Workflow Costs And Decision Points For Detection
- The boundary of unacceptable AI assistance is unclear because tools like spellcheck or AI copy-editing may be treated differently despite similar functional roles.
- If AI-detection models falsely label human writing as AI-generated and are treated as authoritative, they can create reputational and career risk.
- A practical motivation for detecting AI writing is deciding whether to engage with social media replies that may be bots rather than real people.
- Trying to identify whether everyday incoming writing is AI-generated can impose a large ongoing cognitive burden on journalists.
- AI-writing concerns are expected to be especially acute in education and legal work where authorship and accountability matter.
Adversarial Evasion And Arms Race Constraints
- Max Spiro expects detector evasion could become practical by optimizing simultaneously for a detector's human score and a separate LLM-based coherence judge.
- In Jill Weisenthal's initial tests, Pangram classified her writing as human and AI outputs as AI, and still flagged AI after multiple translation steps.
- An attempt to evade Pangram by iteratively searching for prompts that score as human succeeded only by producing largely incoherent or grammatically incorrect text.
- An adversary could iteratively generate text that appears human by jointly optimizing against a detector score and an LLM-based coherence judge.
- As LLMs become more capable, their output distributions become more complex, requiring larger or more powerful detector models to keep pace.
Training Data Provenance And Prevalence Claims
- Pangram anticipates difficulty sourcing clean contemporary human text because online text increasingly contains AI content, and plans to rely more on pre-2023 corpora and trusted actors for newer human text.
- Max Spiro estimates roughly 40% of internet pages are AI-written, driven largely by SEO-focused article production switching to AI for cost reasons.
- Pangram’s scan of Medium found that over 50% of newly written Medium articles were AI-generated at the time of that scan.
- Max Spiro expects AI-generated content to rise to a majority of internet content within about a year.
Watchlist
- Some books are beginning to include explicit disclaimers stating they were written only by humans with no AI used.
- Max Spiro expects detector evasion could become practical by optimizing simultaneously for a detector's human score and a separate LLM-based coherence judge.
Unknowns
- What are Pangram’s independently verified precision/recall metrics across domains, genres, languages, and populations (including non-native English writers), and how do they change over time?
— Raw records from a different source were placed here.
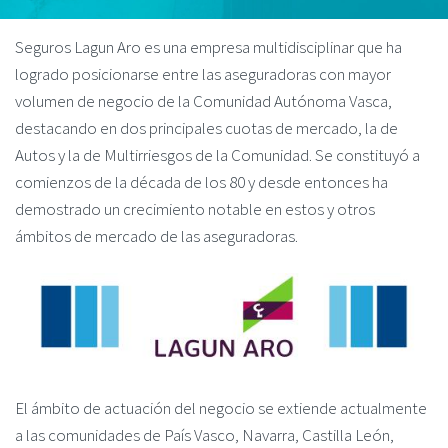
Seguros Lagun Aro es una empresa multidisciplinar que ha
logrado posicionarse entre las aseguradoras con mayor
volumen de negocio de la Comunidad Autónoma Vasca,
destacando en dos principales cuotas de mercado, la de
Autos y la de Multirriesgos de la Comunidad. Se constituyó a
comienzos de la década de los 80 y desde entonces ha
demostrado un crecimiento notable en estos y otros
ámbitos de mercado de las aseguradoras.
El ámbito de actuación del negocio se extiende actualmente
a las comunidades de País Vasco, Navarra, Castilla León,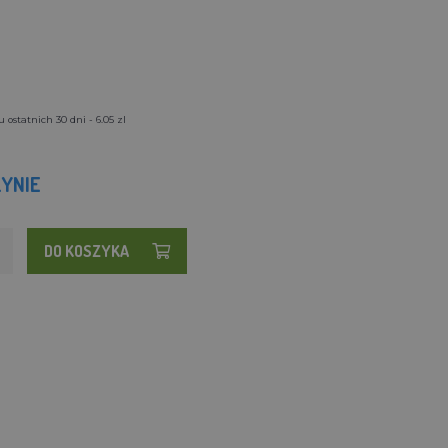
ostatnich 30 dni - 6.05 zl
YNIE
DO KOSZYKA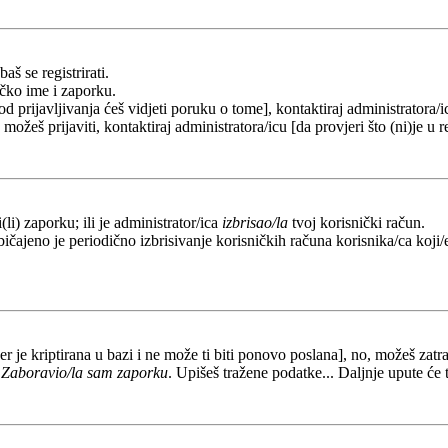
aš se registrirati.
ičko ime i zaporku.
od prijavljivanja ćeš vidjeti poruku o tome], kontaktiraj administratora/i
e možeš prijaviti, kontaktiraj administratora/icu [da provjeri što (ni)je 
li) zaporku; ili je administrator/ica
izbrisao/la
tvoj korisnički račun.
ičajeno je periodično izbrisivanje korisničkih računa korisnika/ca koji/e
er je kriptirana u bazi i ne može ti biti ponovo poslana], no, možeš zatra
a
Zaboravio/la sam zaporku
. Upišeš tražene podatke... Daljnje upute će 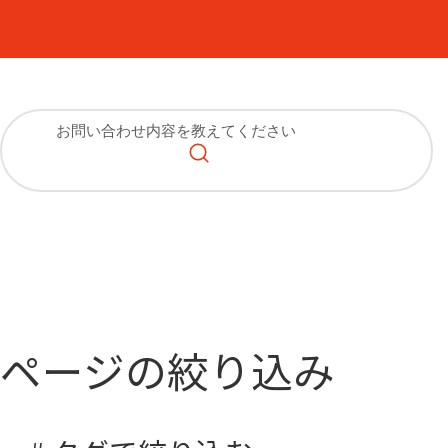
ページの絞り込み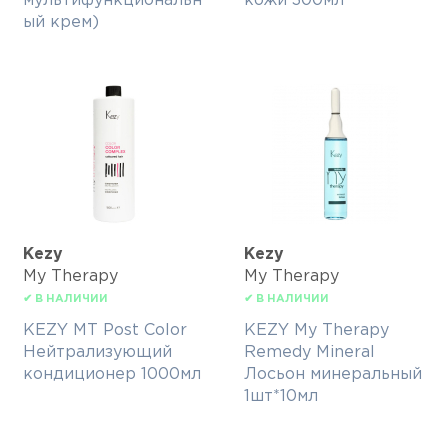
мультифункциональн
кожи 300мл
ый крем)
Kezy
Kezy
My Therapy
My Therapy
✔ В НАЛИЧИИ
✔ В НАЛИЧИИ
KEZY MT Post Color
KEZY My Therapy
Нейтрализующий
Remedy Mineral
кондиционер 1000мл
Лосьон минеральный
1шт*10мл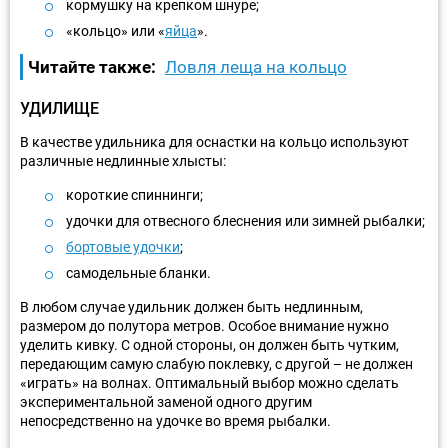
кормушку на крепком шнуре;
«кольцо» или «
яйца
».
Читайте также:
Ловля леща на кольцо
УДИЛИЩЕ
В качестве удильника для оснастки на кольцо используют
различные недлинные хлысты:
короткие спиннинги;
удочки для отвесного блеснения или зимней рыбалки;
бортовые удочки
;
самодельные бланки.
В любом случае удильник должен быть недлинным,
размером до полутора метров. Особое внимание нужно
уделить кивку. С одной стороны, он должен быть чутким,
передающим самую слабую поклевку, с другой – не должен
«играть» на волнах. Оптимальный выбор можно сделать
экспериментальной заменой одного другим
непосредственно на удочке во время рыбалки.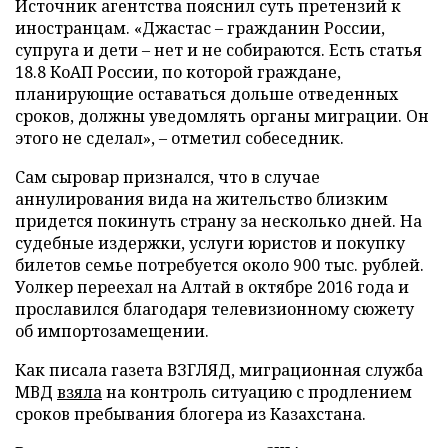
Источник агентства пояснил суть претензий к
иностранцам. «Джастас – гражданин России,
супруга и дети – нет и не собираются. Есть статья
18.8 КоАП России, по которой граждане,
планирующие оставаться дольше отведенных
сроков, должны уведомлять органы миграции. Он
этого не сделал», – отметил собеседник.
Сам сыровар признался, что в случае
аннулирования вида на жительство близким
придется покинуть страну за несколько дней. На
судебные издержки, услуги юристов и покупку
билетов семье потребуется около 900 тыс. рублей.
Уолкер переехал на Алтай в октябре 2016 года и
прославился благодаря телевизионному сюжету
об импортозамещении.
Как писала газета ВЗГЛЯД, миграционная служба
МВД
взяла
на контроль ситуацию с продлением
сроков пребывания блогера из Казахстана.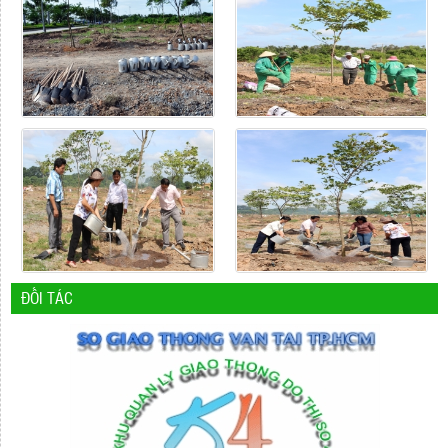
ĐỐI TÁC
- How robust are AI-authorship detectors to multi-objective evasion methods that optimize simultaneously for detector scores and coherence/style constraints?
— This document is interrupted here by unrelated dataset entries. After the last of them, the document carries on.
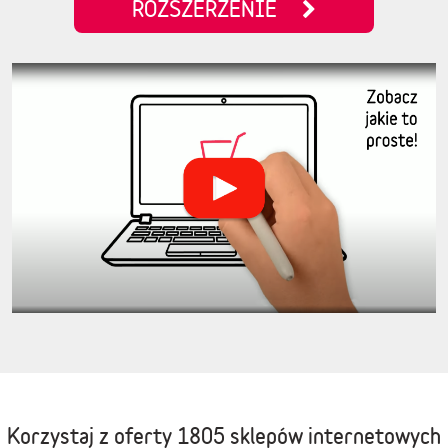
ROZSZERZENIE
Korzystaj z oferty
1805 sklepów internetowych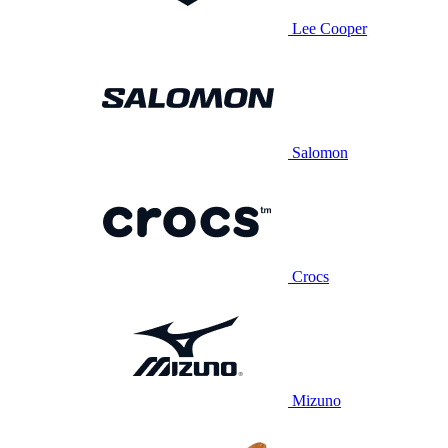
Lee Cooper
Salomon
Crocs
Mizuno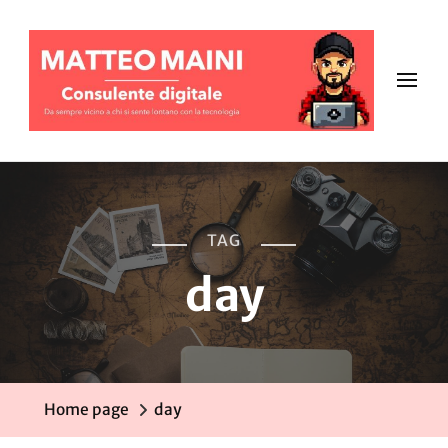
TAG
day
Home page
day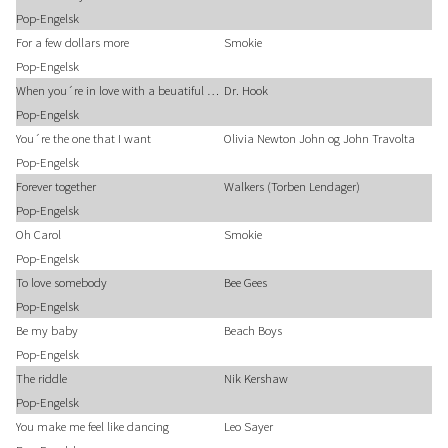
Pop-Engelsk
For a few dollars more
Smokie
Pop-Engelsk
When you´re in love with a beuatiful woman
Dr. Hook
Pop-Engelsk
You´re the one that I want
Olivia Newton John og John Travolta
Pop-Engelsk
Forever together
Walkers (Torben Lendager)
Pop-Engelsk
Oh Carol
Smokie
Pop-Engelsk
To love somebody
Bee Gees
Pop-Engelsk
Be my baby
Beach Boys
Pop-Engelsk
The riddle
Nik Kershaw
Pop-Engelsk
You make me feel like dancing
Leo Sayer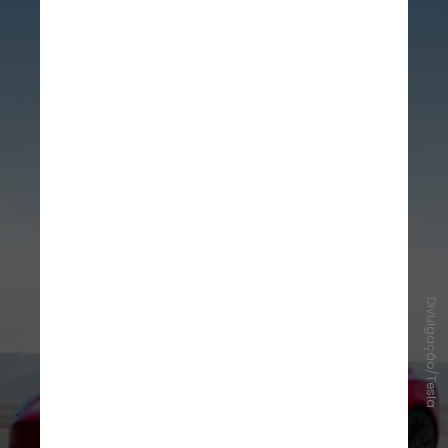
Divulgação/Tesla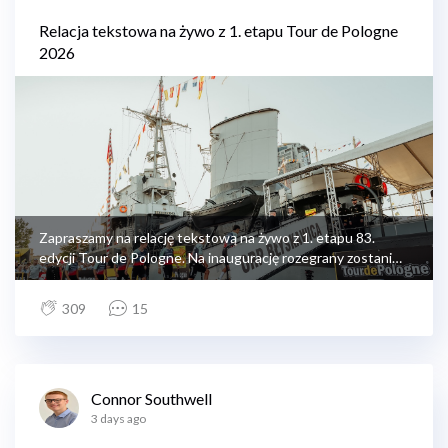
Relacja tekstowa na żywo z 1. etapu Tour de Pologne
2026
Zapraszamy na relację tekstową na żywo z 1. etapu 83.
edycji Tour de Pologne. Na inaugurację rozegrany zostanie
długi na 234,2 km etap z Gdyni do Koszalina.
309
15
Connor Southwell
3 days ago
- What is the current share of AI-generated text on the open web and on major publishing/UGC platforms under transparent measurement methodologies?
- Can provenance initiatives based on device-capture signatures achieve meaningful adoption across device makers and platforms, and do they remain trustworthy under tampering and relay scenarios?
- Do emerging 'no AI' disclaimers and social norms around disclosure measurably reduce low-quality AI content production or change reader trust and engagement?